Problem set —
1. From the passage about shelving stories, write out the text starting at "In my case, I" and ending at "these forlorn derelicts.".
2. Answer these questions from the passage about shelving stories.
(a) How many times had most of the kept pieces been rejected?
(b) At what word count was the super-secret project?
(c) Which film is named in the passage?

Selected passage —

##############################

In my case, I took these hangers-on into the street and shoved them in front of traffic. The only reason I kept them around was out of some egotistical determination to see them elevated beyond a status other than “trunk story” — but most of them had been rejected more than ten times — where my published pieces had usually been snatched up within one of their first three or four “hops”.

It seems I was deluding myself, buried in my work that just hadn’t panned out, much like Tom Hanks sunk into his ceiling in “The Money Pit”. So into the trunk went these forlorn derelicts.

That brought me to the super-secret project, which had become an icon of stubborn pride, at 23,000 words in. The. Outline. I really despised doing so, but I forced myself to go back to the point where I felt in control of the story, felt the flow of the story’s veins — and cauterized the sucker right there. Everything in the back half went into the trash.

##############################

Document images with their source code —
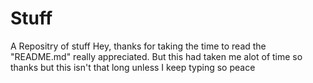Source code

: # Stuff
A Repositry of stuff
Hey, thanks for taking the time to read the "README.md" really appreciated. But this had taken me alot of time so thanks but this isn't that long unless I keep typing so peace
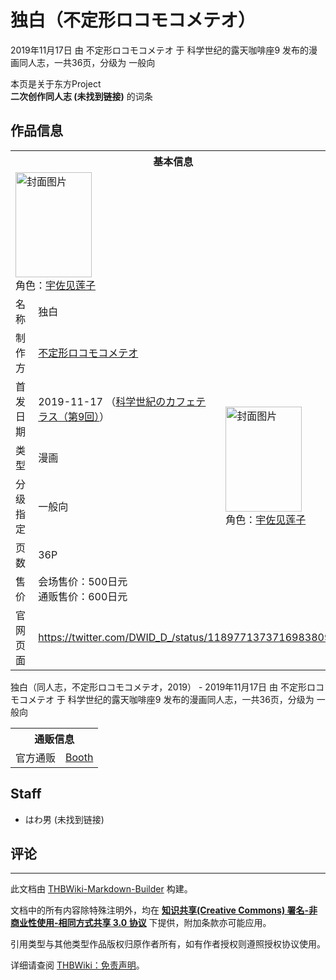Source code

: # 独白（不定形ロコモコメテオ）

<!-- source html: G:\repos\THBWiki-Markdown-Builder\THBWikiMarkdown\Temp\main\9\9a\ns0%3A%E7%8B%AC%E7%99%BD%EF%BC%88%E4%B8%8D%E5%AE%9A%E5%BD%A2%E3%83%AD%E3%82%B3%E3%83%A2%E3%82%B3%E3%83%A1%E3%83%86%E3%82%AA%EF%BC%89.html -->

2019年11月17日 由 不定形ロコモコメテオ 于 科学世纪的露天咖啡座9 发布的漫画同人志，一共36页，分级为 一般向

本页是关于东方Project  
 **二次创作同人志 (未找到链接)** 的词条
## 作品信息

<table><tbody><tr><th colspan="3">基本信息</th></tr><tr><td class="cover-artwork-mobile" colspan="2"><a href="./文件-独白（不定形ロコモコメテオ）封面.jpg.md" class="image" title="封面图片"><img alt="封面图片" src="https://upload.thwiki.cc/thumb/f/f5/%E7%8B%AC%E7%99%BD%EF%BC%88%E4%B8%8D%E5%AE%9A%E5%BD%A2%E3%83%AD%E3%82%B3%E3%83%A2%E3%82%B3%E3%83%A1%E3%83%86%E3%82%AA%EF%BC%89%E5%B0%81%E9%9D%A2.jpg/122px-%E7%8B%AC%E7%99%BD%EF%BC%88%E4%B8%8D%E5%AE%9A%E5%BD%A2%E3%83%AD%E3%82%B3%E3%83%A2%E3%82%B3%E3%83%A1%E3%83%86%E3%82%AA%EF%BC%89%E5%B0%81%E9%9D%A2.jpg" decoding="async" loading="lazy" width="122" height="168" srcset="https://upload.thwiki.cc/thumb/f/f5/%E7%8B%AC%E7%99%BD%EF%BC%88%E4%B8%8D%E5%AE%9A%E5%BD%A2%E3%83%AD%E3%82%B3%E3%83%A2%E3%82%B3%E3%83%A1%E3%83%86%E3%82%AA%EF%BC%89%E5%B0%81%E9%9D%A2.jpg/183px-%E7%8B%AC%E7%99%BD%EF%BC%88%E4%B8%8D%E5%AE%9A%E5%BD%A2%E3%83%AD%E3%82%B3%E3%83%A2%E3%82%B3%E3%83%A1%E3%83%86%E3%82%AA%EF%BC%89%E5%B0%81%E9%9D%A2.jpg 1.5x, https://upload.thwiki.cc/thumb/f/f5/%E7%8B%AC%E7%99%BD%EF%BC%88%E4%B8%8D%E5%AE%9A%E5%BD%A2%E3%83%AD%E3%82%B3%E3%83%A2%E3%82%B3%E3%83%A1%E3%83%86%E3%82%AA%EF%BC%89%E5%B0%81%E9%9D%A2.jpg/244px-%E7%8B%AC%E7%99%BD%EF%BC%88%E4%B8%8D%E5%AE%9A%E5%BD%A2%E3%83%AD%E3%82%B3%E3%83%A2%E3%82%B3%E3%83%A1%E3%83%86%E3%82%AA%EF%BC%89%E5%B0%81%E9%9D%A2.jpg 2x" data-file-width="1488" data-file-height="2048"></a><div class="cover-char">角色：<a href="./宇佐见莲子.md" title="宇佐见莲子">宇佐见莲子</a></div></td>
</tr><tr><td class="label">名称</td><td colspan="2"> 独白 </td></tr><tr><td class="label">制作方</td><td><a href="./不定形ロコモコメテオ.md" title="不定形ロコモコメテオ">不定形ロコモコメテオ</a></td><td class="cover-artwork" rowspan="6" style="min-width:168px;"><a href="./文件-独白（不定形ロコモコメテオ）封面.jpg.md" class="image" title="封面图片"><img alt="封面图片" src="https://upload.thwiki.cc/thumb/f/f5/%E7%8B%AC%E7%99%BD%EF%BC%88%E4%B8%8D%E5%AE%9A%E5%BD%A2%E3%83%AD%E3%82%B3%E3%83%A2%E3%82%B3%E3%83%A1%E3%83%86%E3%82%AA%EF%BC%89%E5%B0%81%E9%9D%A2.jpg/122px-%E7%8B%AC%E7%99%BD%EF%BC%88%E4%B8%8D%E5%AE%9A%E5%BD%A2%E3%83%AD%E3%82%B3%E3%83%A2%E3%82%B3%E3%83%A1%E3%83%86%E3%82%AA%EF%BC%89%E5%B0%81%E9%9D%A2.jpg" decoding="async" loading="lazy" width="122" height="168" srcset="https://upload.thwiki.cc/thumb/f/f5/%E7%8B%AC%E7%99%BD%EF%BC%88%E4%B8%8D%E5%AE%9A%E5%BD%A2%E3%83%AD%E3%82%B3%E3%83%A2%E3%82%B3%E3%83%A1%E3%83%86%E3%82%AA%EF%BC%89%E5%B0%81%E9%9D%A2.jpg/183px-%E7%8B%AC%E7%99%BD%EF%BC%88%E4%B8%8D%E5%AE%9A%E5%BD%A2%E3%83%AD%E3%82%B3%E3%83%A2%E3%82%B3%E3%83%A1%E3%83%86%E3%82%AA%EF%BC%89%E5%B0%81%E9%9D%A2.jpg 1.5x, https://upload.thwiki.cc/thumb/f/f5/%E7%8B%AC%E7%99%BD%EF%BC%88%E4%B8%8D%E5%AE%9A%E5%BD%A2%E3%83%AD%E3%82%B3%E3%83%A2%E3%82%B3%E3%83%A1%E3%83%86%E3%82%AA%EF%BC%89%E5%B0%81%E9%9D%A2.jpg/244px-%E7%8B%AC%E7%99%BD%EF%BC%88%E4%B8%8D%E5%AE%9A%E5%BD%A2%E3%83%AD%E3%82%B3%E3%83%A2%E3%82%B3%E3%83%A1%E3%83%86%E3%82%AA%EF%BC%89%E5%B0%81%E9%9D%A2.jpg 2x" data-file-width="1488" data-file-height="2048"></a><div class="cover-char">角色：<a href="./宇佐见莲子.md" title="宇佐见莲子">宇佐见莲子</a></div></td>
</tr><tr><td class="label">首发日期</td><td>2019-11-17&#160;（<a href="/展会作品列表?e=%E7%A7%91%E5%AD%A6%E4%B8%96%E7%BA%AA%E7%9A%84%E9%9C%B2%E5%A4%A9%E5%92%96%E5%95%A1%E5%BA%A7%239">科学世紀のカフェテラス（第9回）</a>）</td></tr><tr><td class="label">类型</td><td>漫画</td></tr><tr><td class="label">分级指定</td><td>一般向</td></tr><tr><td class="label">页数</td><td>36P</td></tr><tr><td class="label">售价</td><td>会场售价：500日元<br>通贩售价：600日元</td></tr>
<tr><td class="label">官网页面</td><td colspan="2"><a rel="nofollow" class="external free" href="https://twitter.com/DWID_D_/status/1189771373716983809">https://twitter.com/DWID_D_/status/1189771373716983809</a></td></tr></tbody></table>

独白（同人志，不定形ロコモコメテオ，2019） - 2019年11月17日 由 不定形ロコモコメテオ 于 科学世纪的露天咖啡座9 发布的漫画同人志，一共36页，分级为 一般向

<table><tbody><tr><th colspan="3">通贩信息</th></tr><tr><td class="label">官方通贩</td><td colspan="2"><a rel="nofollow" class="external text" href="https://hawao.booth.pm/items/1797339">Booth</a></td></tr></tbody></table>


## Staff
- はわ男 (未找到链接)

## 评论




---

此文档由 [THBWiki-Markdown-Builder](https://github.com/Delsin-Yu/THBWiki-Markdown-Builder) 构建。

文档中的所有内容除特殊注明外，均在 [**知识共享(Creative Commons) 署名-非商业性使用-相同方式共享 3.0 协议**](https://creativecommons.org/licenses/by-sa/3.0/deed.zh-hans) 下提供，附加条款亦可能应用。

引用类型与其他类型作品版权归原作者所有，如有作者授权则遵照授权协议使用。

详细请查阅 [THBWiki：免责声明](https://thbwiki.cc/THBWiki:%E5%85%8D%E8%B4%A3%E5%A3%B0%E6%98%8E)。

##############################

Exercise solutions —
1.
In my case, I took these hangers-on into the street and shoved them in front of traffic. The only reason I kept them around was out of some egotistical determination to see them elevated beyond a status other than “trunk story” — but most of them had been rejected more than ten times — where my published pieces had usually been snatched up within one of their first three or four “hops”.

It seems I was deluding myself, buried in my work that just hadn’t panned out, much like Tom Hanks sunk into his ceiling in “The Money Pit”. So into the trunk went these forlorn derelicts.

2.
(a) More than ten times.
(b) 23,000 words.
(c) "The Money Pit."